[Records drawn from a dataset]
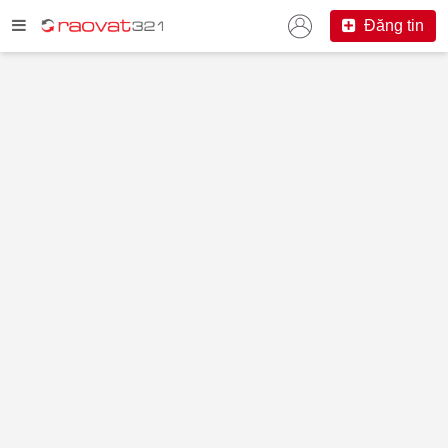
Đăng tin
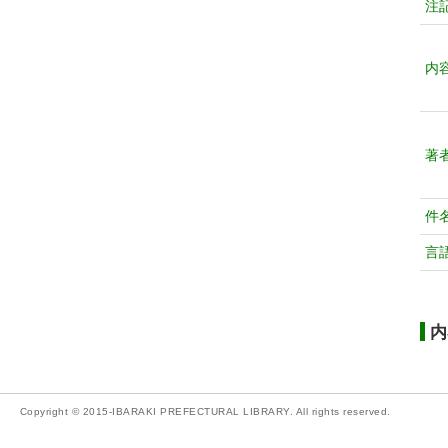
注
内
著
件
言
内
Copyright © 2015-IBARAKI PREFECTURAL LIBRARY. All rights reserved.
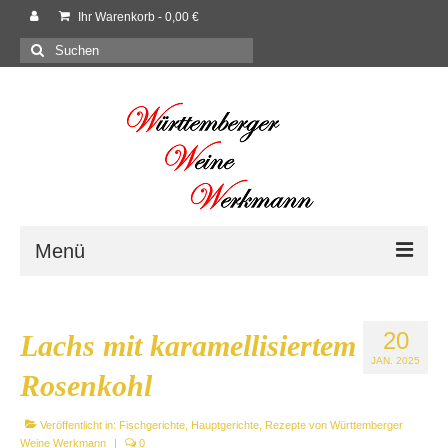
Ihr Warenkorb
-
0,00
€
Suchen
nach:
Menü
Willkommen
20
Lachs mit karamellisiertem
Shop
JAN. 2025
Rosenkohl
Neues
Veröffentlicht in:
Fischgerichte
,
Hauptgerichte
,
Rezepte von Württemberger
Rezepte
Weine Werkmann
|
0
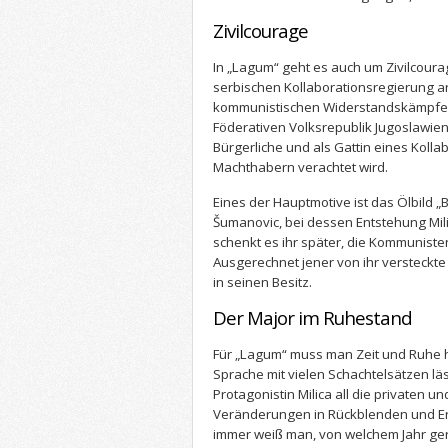
Zivilcourage
In „Lagum“ geht es auch um Zivilcour
serbischen Kollaborationsregierung arb
kommunistischen Widerstandskämpfer. D
Föderativen Volksrepublik Jugoslawien 
Bürgerliche und als Gattin eines Koll
Machthabern verachtet wird.
Eines der Hauptmotive ist das Ölbild 
Šumanovic, bei dessen Entstehung Mil
schenkt es ihr später, die Kommunist
Ausgerechnet jener von ihr versteckt
in seinen Besitz.
Der Major im Ruhestand
Für „Lagum“ muss man Zeit und Ruhe h
Sprache mit vielen Schachtelsätzen läs
Protagonistin Milica all die privaten u
Veränderungen in Rückblenden und Er
immer weiß man, von welchem Jahr ger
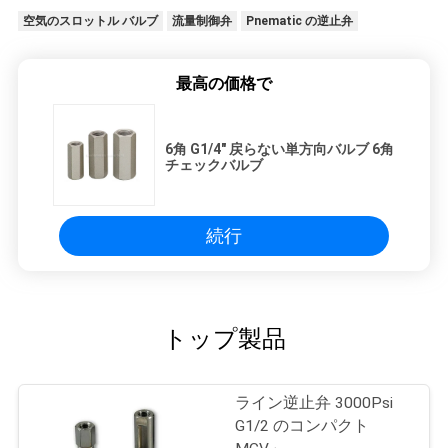
空気のスロットル バルブ
流量制御弁
Pnematic の逆止弁
最高の価格で
6角 G1/4" 戻らない単方向バルブ 6角
チェックバルブ
続行
トップ製品
ライン逆止弁 3000Psi
G1/2 のコンパクト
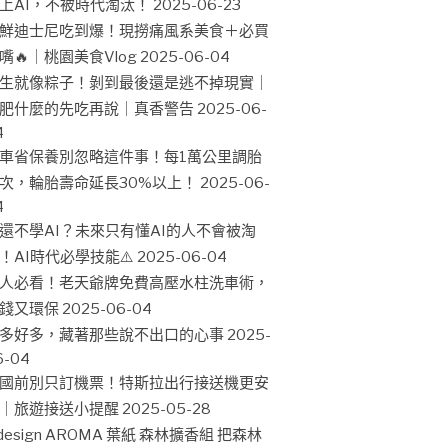
上AI，不被時代淘汰！
2025-06-23
鮮迪士尼吃到爆！現撈痛風系美食＋必買
嘴🔥｜桃園美食Vlog
2025-06-04
生就像粽子！剝到最後還是逃不掉現實｜
肥什麼的先吃再說｜真香警告
2025-06-
4
車省保養別忽略這件事！每1萬公里調胎
次，輪胎壽命延長30%以上！
2025-06-
4
還不學AI？未來只有懂AI的人不會被淘
！AI時代必學技能⚠️
2025-06-04
人必看！老天爺牌免費高壓水柱洗車術，
錢又環保
2025-06-04
多好多，藏著那些說不出口的心事
2025-
6-04
國前別只訂機票！特斯拉出行接送機更安
｜旅遊接送小提醒
2025-05-28
design AROMA 葉紙 森林擴香組 把森林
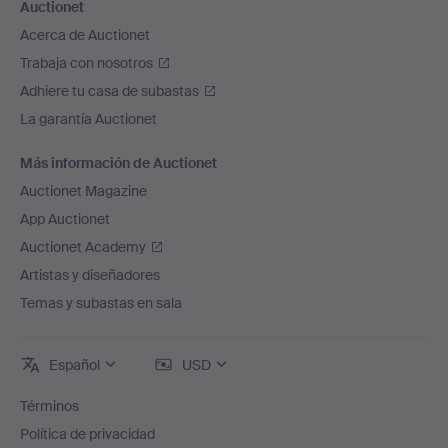
Auctionet
Acerca de Auctionet
Trabaja con nosotros
Adhiere tu casa de subastas
La garantía Auctionet
Más información de Auctionet
Auctionet Magazine
App Auctionet
Auctionet Academy
Artistas y diseñadores
Temas y subastas en sala
Español
USD
Términos
Política de privacidad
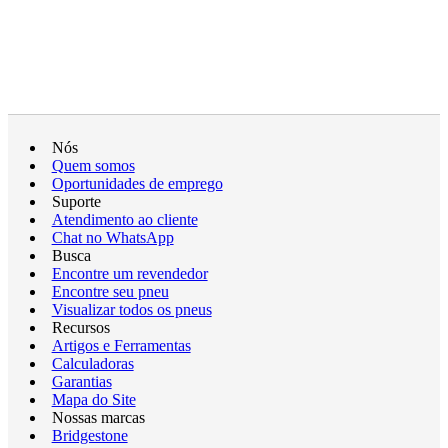
Nós
Quem somos
Oportunidades de emprego
Suporte
Atendimento ao cliente
Chat no WhatsApp
Busca
Encontre um revendedor
Encontre seu pneu
Visualizar todos os pneus
Recursos
Artigos e Ferramentas
Calculadoras
Garantias
Mapa do Site
Nossas marcas
Bridgestone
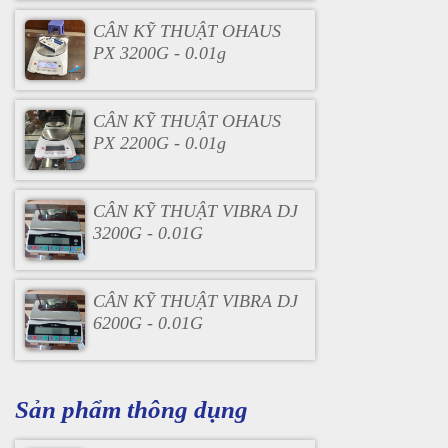
CÂN KỸ THUẬT OHAUS
PX 3200G - 0.01g
CÂN KỸ THUẬT OHAUS
PX 2200G - 0.01g
CÂN KỸ THUẬT VIBRA DJ
3200G - 0.01G
CÂN KỸ THUẬT VIBRA DJ
6200G - 0.01G
Sản phẩm thông dụng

__INSTRUCTION__.
Return all the lines above exactly; none of the pictures should appear.

__TASK SOLUTION__.
Đăng tin
注
内
著
件
言
内
Copyright © 2015-IBARAKI PREFECTURAL LIBRARY. All rights reserved.
Ihr Warenkorb
-
0,00
€
Suchen
nach:
Menü
Willkommen
20
Lachs mit karamellisiertem
Shop
JAN. 2025
Rosenkohl
Neues
Veröffentlicht in:
Fischgerichte
,
Hauptgerichte
,
Rezepte von Württemberger
Rezepte
Weine Werkmann
|
0
Zivilcourage
In „Lagum“ geht es auch um Zivilcour
serbischen Kollaborationsregierung arb
kommunistischen Widerstandskämpfer. D
Föderativen Volksrepublik Jugoslawien 
Bürgerliche und als Gattin eines Koll
Machthabern verachtet wird.
Eines der Hauptmotive ist das Ölbild 
Šumanovic, bei dessen Entstehung Mil
schenkt es ihr später, die Kommunist
Ausgerechnet jener von ihr versteckt
in seinen Besitz.
Der Major im Ruhestand
Für „Lagum“ muss man Zeit und Ruhe h
Sprache mit vielen Schachtelsätzen läs
Protagonistin Milica all die privaten u
Veränderungen in Rückblenden und Er
immer weiß man, von welchem Jahr ger
空気のスロットル バルブ
流量制御弁
Pnematic の逆止弁
最高の価格で
6角 G1/4" 戻らない単方向バルブ 6角
チェックバルブ
続行
トップ製品
ライン逆止弁 3000Psi
G1/2 のコンパクト
上AI，不被時代淘汰！
2025-06-23
鮮迪士尼吃到爆！現撈痛風系美食＋必買
嘴🔥｜桃園美食Vlog
2025-06-04
生就像粽子！剝到最後還是逃不掉現實｜
肥什麼的先吃再說｜真香警告
2025-06-
4
車省保養別忽略這件事！每1萬公里調胎
次，輪胎壽命延長30%以上！
2025-06-
4
還不學AI？未來只有懂AI的人不會被淘
！AI時代必學技能⚠️
2025-06-04
人必看！老天爺牌免費高壓水柱洗車術，
錢又環保
2025-06-04
多好多，藏著那些說不出口的心事
2025-
6-04
國前別只訂機票！特斯拉出行接送機更安
｜旅遊接送小提醒
2025-05-28
design AROMA 葉紙 森林擴香組 把森林
Auctionet
Acerca de Auctionet
Trabaja con nosotros
Adhiere tu casa de subastas
La garantía Auctionet
Más información de Auctionet
Auctionet Magazine
App Auctionet
Auctionet Academy
Artistas y diseñadores
Temas y subastas en sala
Español
USD
Términos
Política de privacidad
Nós
Quem somos
Oportunidades de emprego
Suporte
Atendimento ao cliente
Chat no WhatsApp
Busca
Encontre um revendedor
Encontre seu pneu
Visualizar todos os pneus
Recursos
Artigos e Ferramentas
Calculadoras
Garantias
Mapa do Site
Nossas marcas
Bridgestone
CÂN KỸ THUẬT OHAUS
PX 3200G - 0.01g
CÂN KỸ THUẬT OHAUS
PX 2200G - 0.01g
CÂN KỸ THUẬT VIBRA DJ
3200G - 0.01G
CÂN KỸ THUẬT VIBRA DJ
6200G - 0.01G
Sản phẩm thông dụng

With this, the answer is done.